TASK TO CARRY OUT ▸
Quote all of the data exactly as given. Skip every picture it contains.
+ + + + + + +
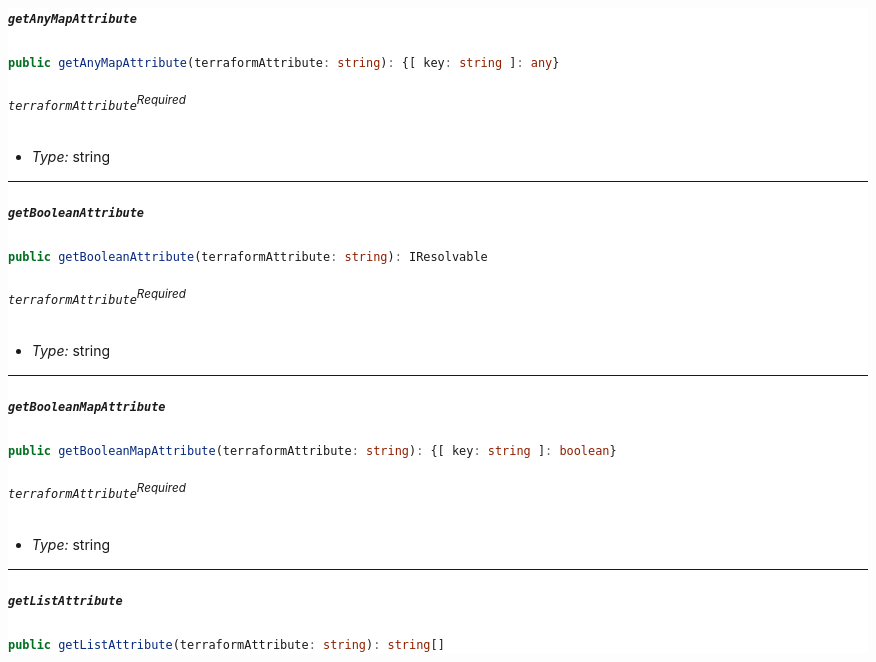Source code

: ##### `getAnyMapAttribute` <a name="getAnyMapAttribute" id="@cdktf/provider-azurestack.dnsMxRecord.DnsMxRecordTimeoutsOutputReference.getAnyMapAttribute"></a>

```typescript
public getAnyMapAttribute(terraformAttribute: string): {[ key: string ]: any}
```

###### `terraformAttribute`<sup>Required</sup> <a name="terraformAttribute" id="@cdktf/provider-azurestack.dnsMxRecord.DnsMxRecordTimeoutsOutputReference.getAnyMapAttribute.parameter.terraformAttribute"></a>

- *Type:* string

---

##### `getBooleanAttribute` <a name="getBooleanAttribute" id="@cdktf/provider-azurestack.dnsMxRecord.DnsMxRecordTimeoutsOutputReference.getBooleanAttribute"></a>

```typescript
public getBooleanAttribute(terraformAttribute: string): IResolvable
```

###### `terraformAttribute`<sup>Required</sup> <a name="terraformAttribute" id="@cdktf/provider-azurestack.dnsMxRecord.DnsMxRecordTimeoutsOutputReference.getBooleanAttribute.parameter.terraformAttribute"></a>

- *Type:* string

---

##### `getBooleanMapAttribute` <a name="getBooleanMapAttribute" id="@cdktf/provider-azurestack.dnsMxRecord.DnsMxRecordTimeoutsOutputReference.getBooleanMapAttribute"></a>

```typescript
public getBooleanMapAttribute(terraformAttribute: string): {[ key: string ]: boolean}
```

###### `terraformAttribute`<sup>Required</sup> <a name="terraformAttribute" id="@cdktf/provider-azurestack.dnsMxRecord.DnsMxRecordTimeoutsOutputReference.getBooleanMapAttribute.parameter.terraformAttribute"></a>

- *Type:* string

---

##### `getListAttribute` <a name="getListAttribute" id="@cdktf/provider-azurestack.dnsMxRecord.DnsMxRecordTimeoutsOutputReference.getListAttribute"></a>

```typescript
public getListAttribute(terraformAttribute: string): string[]
```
+ + + + + + +
EXERCISE SOLUTION ▸
Source code

: ##### `getAnyMapAttribute` <a name="getAnyMapAttribute" id="@cdktf/provider-azurestack.dnsMxRecord.DnsMxRecordTimeoutsOutputReference.getAnyMapAttribute"></a>

```typescript
public getAnyMapAttribute(terraformAttribute: string): {[ key: string ]: any}
```

###### `terraformAttribute`<sup>Required</sup> <a name="terraformAttribute" id="@cdktf/provider-azurestack.dnsMxRecord.DnsMxRecordTimeoutsOutputReference.getAnyMapAttribute.parameter.terraformAttribute"></a>

- *Type:* string

---

##### `getBooleanAttribute` <a name="getBooleanAttribute" id="@cdktf/provider-azurestack.dnsMxRecord.DnsMxRecordTimeoutsOutputReference.getBooleanAttribute"></a>

```typescript
public getBooleanAttribute(terraformAttribute: string): IResolvable
```

###### `terraformAttribute`<sup>Required</sup> <a name="terraformAttribute" id="@cdktf/provider-azurestack.dnsMxRecord.DnsMxRecordTimeoutsOutputReference.getBooleanAttribute.parameter.terraformAttribute"></a>

- *Type:* string

---

##### `getBooleanMapAttribute` <a name="getBooleanMapAttribute" id="@cdktf/provider-azurestack.dnsMxRecord.DnsMxRecordTimeoutsOutputReference.getBooleanMapAttribute"></a>

```typescript
public getBooleanMapAttribute(terraformAttribute: string): {[ key: string ]: boolean}
```

###### `terraformAttribute`<sup>Required</sup> <a name="terraformAttribute" id="@cdktf/provider-azurestack.dnsMxRecord.DnsMxRecordTimeoutsOutputReference.getBooleanMapAttribute.parameter.terraformAttribute"></a>

- *Type:* string

---

##### `getListAttribute` <a name="getListAttribute" id="@cdktf/provider-azurestack.dnsMxRecord.DnsMxRecordTimeoutsOutputReference.getListAttribute"></a>

```typescript
public getListAttribute(terraformAttribute: string): string[]
```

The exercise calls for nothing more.